Considering Credit Changes During the COVID-19 Pandemic
Though the trends in subprime credit have been promising over the past year, it's important to remember this data is a snapshot taken during a turbulent period. Average credit scores rose across the U.S. in 2020, fueled in large part by a shift in consumer spending and saving and changes to how lenders worked with borrowers during the COVID-19 pandemic.
Since the onset of the pandemic, certain COVID-19 relief programs have ended or will before long, which could mean that consumer finances might change markedly in the months to come. As time goes on and consumers continue to manage the impacts of the COVID-19 pandemic, Experian will continue to monitor the data and provide updates as they become available.

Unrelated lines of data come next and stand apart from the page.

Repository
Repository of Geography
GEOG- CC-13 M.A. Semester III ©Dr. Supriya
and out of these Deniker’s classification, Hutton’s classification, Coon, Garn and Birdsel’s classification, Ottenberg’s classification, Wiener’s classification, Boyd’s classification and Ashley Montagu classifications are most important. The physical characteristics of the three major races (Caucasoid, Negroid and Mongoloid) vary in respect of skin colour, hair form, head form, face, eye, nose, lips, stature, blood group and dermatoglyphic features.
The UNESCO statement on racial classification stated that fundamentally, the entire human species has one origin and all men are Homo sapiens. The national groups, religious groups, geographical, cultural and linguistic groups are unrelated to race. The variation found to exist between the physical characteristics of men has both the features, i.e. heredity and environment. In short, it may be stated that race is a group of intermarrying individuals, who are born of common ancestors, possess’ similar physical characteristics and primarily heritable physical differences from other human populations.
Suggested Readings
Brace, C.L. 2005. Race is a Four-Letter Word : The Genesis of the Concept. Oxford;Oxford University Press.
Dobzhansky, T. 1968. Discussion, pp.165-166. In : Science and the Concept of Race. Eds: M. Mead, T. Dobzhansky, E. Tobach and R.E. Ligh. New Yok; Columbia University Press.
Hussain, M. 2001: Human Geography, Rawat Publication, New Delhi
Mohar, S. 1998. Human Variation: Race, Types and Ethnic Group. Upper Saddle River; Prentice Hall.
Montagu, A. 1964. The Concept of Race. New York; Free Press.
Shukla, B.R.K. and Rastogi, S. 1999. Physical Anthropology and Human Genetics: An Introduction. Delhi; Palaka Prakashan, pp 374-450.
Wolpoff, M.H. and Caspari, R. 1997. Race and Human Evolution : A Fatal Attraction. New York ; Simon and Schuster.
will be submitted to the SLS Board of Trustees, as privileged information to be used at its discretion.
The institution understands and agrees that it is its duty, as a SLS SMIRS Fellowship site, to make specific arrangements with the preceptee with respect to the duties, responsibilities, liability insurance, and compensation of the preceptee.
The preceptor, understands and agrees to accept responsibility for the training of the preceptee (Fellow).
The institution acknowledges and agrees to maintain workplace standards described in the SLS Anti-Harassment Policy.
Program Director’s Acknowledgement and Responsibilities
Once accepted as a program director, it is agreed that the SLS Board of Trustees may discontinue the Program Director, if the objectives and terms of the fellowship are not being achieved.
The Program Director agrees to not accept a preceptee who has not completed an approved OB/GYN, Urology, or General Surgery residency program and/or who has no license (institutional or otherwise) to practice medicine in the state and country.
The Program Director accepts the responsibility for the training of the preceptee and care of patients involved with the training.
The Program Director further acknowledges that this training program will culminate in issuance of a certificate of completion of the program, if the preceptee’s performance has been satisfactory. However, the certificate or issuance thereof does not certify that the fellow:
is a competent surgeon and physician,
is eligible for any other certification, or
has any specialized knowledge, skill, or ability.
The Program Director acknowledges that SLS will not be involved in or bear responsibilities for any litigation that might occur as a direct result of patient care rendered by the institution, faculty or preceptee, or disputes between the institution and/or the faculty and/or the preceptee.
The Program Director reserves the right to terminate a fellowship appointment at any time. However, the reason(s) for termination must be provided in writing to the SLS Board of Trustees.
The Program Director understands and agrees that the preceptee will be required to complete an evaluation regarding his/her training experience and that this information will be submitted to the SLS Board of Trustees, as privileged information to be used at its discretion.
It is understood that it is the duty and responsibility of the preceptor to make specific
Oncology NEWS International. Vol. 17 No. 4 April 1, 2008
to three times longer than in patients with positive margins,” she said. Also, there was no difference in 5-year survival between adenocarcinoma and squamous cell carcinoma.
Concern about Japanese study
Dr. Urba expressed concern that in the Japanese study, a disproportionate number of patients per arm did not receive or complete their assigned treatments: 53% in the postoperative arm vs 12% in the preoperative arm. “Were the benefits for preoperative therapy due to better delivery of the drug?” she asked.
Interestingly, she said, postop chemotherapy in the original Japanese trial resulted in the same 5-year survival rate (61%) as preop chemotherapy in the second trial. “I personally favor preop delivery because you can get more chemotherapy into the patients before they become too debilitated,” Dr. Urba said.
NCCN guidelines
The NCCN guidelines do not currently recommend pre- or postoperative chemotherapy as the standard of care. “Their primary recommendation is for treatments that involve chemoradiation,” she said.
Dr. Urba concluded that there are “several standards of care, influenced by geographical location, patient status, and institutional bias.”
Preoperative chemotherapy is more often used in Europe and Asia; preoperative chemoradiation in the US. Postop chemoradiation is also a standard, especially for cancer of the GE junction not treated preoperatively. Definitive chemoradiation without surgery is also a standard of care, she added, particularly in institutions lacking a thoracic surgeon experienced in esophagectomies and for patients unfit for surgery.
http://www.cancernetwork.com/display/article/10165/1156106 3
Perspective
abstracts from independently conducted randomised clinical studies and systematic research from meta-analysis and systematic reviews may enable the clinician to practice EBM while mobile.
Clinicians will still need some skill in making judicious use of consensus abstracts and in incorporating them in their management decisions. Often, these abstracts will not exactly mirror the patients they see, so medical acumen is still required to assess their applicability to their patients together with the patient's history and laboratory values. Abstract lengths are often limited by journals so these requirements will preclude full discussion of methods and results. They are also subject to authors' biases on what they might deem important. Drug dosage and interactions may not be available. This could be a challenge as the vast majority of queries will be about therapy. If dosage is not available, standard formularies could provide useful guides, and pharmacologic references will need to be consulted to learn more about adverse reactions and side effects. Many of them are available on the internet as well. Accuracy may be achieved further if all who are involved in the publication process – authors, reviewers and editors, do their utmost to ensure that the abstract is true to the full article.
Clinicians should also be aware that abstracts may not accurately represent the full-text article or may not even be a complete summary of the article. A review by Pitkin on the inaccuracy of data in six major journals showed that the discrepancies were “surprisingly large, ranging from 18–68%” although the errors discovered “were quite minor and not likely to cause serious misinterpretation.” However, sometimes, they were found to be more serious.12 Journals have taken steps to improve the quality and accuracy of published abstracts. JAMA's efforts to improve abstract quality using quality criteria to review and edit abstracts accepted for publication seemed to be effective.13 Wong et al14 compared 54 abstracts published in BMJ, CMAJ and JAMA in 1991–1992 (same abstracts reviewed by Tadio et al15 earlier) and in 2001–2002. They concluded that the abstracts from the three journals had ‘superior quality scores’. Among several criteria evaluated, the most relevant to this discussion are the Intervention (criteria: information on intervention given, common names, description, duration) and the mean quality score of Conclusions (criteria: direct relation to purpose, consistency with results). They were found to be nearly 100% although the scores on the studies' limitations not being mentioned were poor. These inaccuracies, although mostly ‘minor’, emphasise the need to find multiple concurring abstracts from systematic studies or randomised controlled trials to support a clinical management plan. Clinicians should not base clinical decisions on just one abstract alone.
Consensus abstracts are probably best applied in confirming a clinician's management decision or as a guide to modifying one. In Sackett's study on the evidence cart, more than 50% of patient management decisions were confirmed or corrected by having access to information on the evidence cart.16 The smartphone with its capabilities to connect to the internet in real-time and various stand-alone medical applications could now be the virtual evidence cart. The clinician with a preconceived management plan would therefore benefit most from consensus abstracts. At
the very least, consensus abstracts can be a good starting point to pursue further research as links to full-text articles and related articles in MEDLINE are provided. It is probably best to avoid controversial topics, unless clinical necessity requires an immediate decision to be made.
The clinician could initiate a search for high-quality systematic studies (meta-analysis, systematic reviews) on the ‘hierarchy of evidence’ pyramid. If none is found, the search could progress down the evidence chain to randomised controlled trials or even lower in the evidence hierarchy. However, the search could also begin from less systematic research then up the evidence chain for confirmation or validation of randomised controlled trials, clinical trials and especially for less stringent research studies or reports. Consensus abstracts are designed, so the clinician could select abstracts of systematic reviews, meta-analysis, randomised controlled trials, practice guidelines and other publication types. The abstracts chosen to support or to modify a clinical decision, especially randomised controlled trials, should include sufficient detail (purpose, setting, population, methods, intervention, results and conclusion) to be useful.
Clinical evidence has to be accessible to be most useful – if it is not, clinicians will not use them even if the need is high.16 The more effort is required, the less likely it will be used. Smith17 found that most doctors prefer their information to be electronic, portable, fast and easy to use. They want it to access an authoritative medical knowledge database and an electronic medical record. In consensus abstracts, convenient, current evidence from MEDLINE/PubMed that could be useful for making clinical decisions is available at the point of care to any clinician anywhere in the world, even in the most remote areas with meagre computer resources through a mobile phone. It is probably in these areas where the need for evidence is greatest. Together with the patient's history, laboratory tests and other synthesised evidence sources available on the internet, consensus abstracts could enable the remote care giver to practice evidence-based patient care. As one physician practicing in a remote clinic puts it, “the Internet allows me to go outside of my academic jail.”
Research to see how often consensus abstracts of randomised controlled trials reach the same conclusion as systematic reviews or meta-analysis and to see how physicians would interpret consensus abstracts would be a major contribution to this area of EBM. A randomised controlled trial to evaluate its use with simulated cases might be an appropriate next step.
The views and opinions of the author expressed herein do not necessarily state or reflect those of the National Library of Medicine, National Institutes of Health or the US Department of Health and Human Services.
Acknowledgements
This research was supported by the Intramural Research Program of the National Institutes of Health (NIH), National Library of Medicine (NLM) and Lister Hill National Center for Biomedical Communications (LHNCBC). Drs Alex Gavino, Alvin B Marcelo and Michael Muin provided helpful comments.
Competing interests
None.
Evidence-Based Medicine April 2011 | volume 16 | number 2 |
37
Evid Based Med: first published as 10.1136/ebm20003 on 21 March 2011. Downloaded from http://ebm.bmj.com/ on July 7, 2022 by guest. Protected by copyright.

Methodology: The analysis results provided are based on an Experian-created statistically relevant aggregate sampling of our consumer credit database that may include use of the FICO® Score 8 version. Different sampling parameters may generate different findings compared with other similar analysis. Analyzed credit data did not contain personal identification information. Metro areas group counties and cities into specific geographic areas for population censuses and compilations of related statistical data.
FICO® is a registered trademark of Fair Isaac Corporation in the U.S. and other countries.